ーーポッドキャストのシーンは1年ごとに劇的に変わってきていますよね。こうしたなかでアワードを開催することにより、ニッポン放送が手がけてきたラジオとは違った形で、COTEN RADIOのような新たなクリエイターを発掘できたのは大きかったですか。
石井:ポッドキャストから新たな人気クリエイターが生まれてくれれば、音声コンテンツ全体の市場が活性化し、ラジオにも還元されると思っています。さらにアワードをニッポン放送が開催していることで、ニッポン放送のコンテンツ自体も評価されるわけです。そういう意味では、アワードをやることに意義があると感じていますね。

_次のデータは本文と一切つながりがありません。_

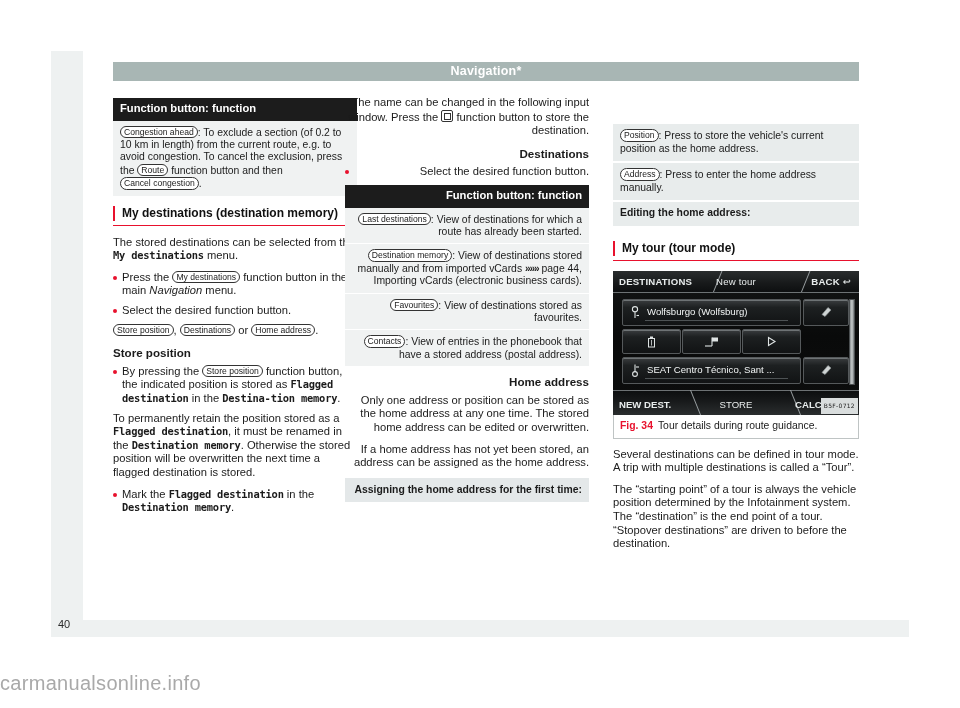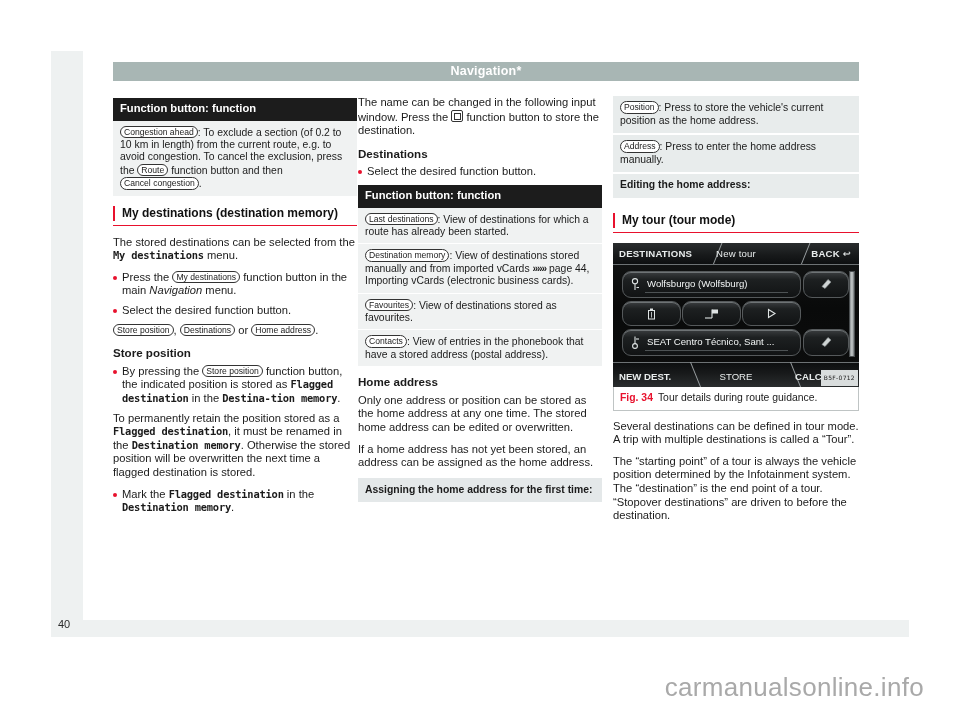--- a/index.html
+++ b/index.html
@@ -87,7 +87,7 @@
     color: #1b1b1b;
   }
   .col1 { left: 113px; }
-  .col2 { left: 358px; }
+  .col2 { left: 345px; text-align: right; }
   .col3 { left: 613px; width: 246px; }
 
   p { margin: 0 0 8px 0; }

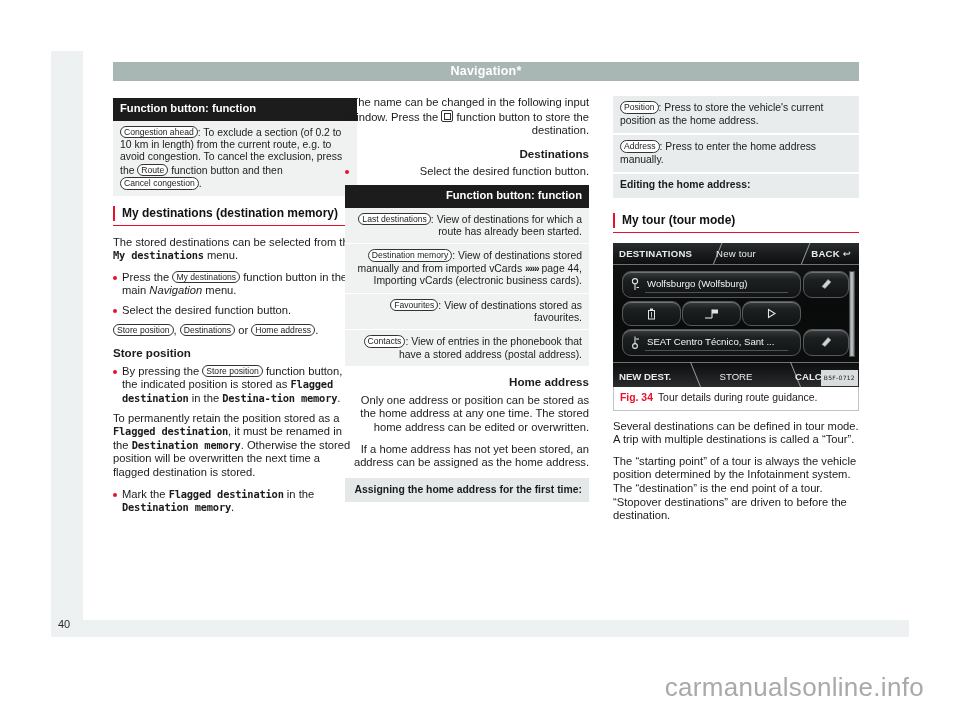--- a/index.html
+++ b/index.html
@@ -88,7 +88,7 @@
   }
   .col1 { left: 113px; }
   .col2 { left: 345px; text-align: right; }
-  .col3 { left: 613px; width: 246px; }
+  .col3 { left: 613px; width: 246px; margin-top: 28px; }
 
   p { margin: 0 0 8px 0; }
   .tight { margin-bottom: 5px; }

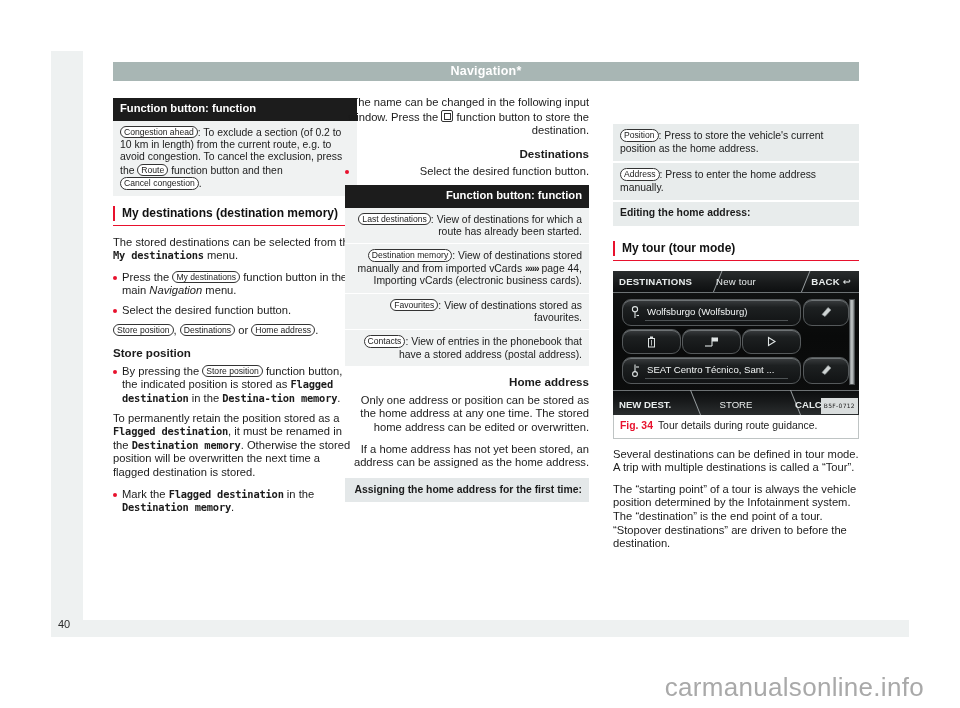--- a/index.html
+++ b/index.html
@@ -259,7 +259,7 @@
     position: absolute;
     background: linear-gradient(180deg,#3a3d3f 0%,#1d2021 30%,#111314 100%);
     border: 1px solid #55595b;
-    border-radius: 9px;
+    border-radius: 2px;
     box-shadow: inset 0 1px 0 #6e7375;
   }
   .nav-btn .lbl {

永井:私自身、第3回目から選考員として関わっていますが、選考プロセスがクリエイターにすごい配慮されていると感じました。回を重ねるごとに改善し、より良いアワードにしようという思いが伝わってくるなと。そう思いながら運営していましたね。
ーーちなみにアワードの第一回目と今とでは、選考員に関してもだいぶラインナップが変わっているようですが、選考の基準はどのように置いているのでしょうか。
石井:第一回目は、最初に佐久間宣行さん(元テレビ東京プロデューサー)に選考員を打診しましたね。そこから“佐久間さんが選考員を務めるアワード”という、箔をつけた形で選考員をピックアップしていった感じです。あとは色々なジャンルから選出するようにバランスを意識していました。個人の好みによってしまうといけないので、そこは3回共通で多様な視点から審査できる人を選んでいると思います。
ーーいい部分だけでなく、改善点なども指摘されていた選考員の方もいて、それはすごくいいなと思っていました。
石井:賞を選ぶうえで、特に3回目になるとノミネート作品は完成度が高いものが多いんです。なので、そこから順位を決めていくには、どうしても粗探し的になってしまうかなと思います。